■ Work instruction
Render as a numbered list, with blank lines left out, only the lines from the items below that begin at the line that has "O presente artigo" and stop after the line that has "compartilhamento e o".

■ Source material
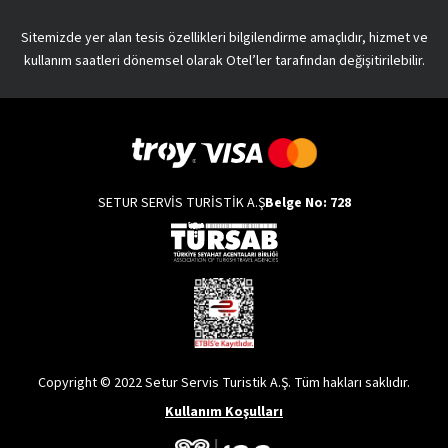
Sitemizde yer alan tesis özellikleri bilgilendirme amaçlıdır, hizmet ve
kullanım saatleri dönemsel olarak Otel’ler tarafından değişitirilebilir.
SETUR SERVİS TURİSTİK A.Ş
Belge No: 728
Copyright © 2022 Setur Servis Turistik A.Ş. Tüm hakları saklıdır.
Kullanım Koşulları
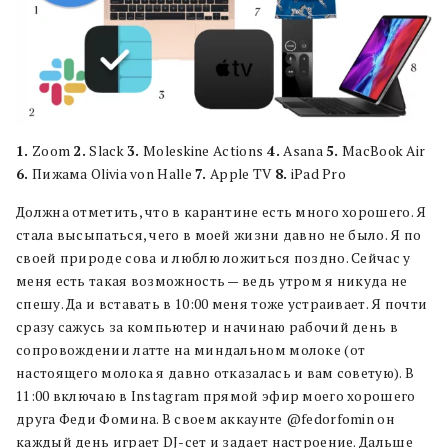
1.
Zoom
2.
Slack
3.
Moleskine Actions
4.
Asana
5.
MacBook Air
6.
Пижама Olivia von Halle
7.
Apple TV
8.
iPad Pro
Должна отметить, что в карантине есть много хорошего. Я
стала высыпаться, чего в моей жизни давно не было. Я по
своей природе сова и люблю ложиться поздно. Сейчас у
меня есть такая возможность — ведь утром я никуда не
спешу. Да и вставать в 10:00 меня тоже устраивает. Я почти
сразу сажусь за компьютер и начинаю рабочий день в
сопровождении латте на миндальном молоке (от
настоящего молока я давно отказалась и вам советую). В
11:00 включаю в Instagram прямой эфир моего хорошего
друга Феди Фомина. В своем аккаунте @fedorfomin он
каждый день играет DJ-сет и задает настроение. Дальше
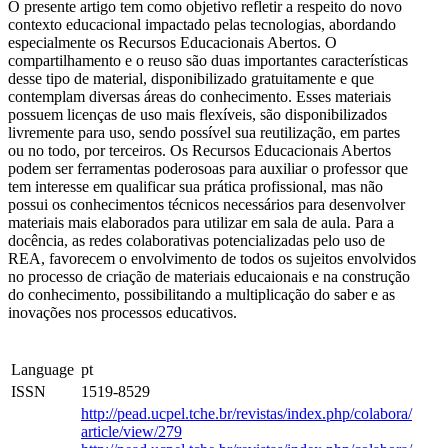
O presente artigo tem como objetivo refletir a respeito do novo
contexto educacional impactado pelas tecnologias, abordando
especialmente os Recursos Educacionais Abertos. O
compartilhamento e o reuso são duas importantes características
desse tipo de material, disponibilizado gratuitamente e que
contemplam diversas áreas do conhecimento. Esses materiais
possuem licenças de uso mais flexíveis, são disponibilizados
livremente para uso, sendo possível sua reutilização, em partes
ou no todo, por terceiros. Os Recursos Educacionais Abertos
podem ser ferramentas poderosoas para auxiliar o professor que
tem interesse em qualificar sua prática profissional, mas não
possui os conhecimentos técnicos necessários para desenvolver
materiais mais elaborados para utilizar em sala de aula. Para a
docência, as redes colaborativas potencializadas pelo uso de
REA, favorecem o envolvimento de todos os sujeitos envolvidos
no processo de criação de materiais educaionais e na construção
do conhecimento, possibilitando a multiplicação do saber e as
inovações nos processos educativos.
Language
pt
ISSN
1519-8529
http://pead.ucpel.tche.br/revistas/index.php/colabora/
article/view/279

--

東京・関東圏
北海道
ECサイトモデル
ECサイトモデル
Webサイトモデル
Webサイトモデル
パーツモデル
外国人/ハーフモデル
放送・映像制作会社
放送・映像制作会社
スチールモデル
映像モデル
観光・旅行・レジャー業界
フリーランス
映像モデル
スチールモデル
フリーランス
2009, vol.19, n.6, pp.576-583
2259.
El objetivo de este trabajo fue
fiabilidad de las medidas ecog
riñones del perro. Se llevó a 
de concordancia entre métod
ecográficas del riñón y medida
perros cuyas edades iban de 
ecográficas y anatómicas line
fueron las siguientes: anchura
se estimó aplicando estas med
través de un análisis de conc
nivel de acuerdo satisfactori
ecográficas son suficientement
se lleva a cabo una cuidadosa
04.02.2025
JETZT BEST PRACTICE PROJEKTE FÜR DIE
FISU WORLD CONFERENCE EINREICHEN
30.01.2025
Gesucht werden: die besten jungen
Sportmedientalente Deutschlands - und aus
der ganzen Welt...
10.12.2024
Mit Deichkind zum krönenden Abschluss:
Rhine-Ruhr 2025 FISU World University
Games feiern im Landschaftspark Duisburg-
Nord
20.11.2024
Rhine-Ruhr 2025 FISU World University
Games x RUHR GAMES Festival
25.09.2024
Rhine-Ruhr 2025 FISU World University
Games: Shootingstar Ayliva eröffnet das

--

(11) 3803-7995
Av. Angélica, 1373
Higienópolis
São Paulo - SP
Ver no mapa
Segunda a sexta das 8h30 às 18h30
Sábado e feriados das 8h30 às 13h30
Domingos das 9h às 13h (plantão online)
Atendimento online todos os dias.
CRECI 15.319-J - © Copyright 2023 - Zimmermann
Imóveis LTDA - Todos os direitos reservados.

■ Solution to the problem
1. O presente artigo tem como objetivo refletir a respeito do novo
2. contexto educacional impactado pelas tecnologias, abordando
3. especialmente os Recursos Educacionais Abertos. O
4. compartilhamento e o reuso são duas importantes características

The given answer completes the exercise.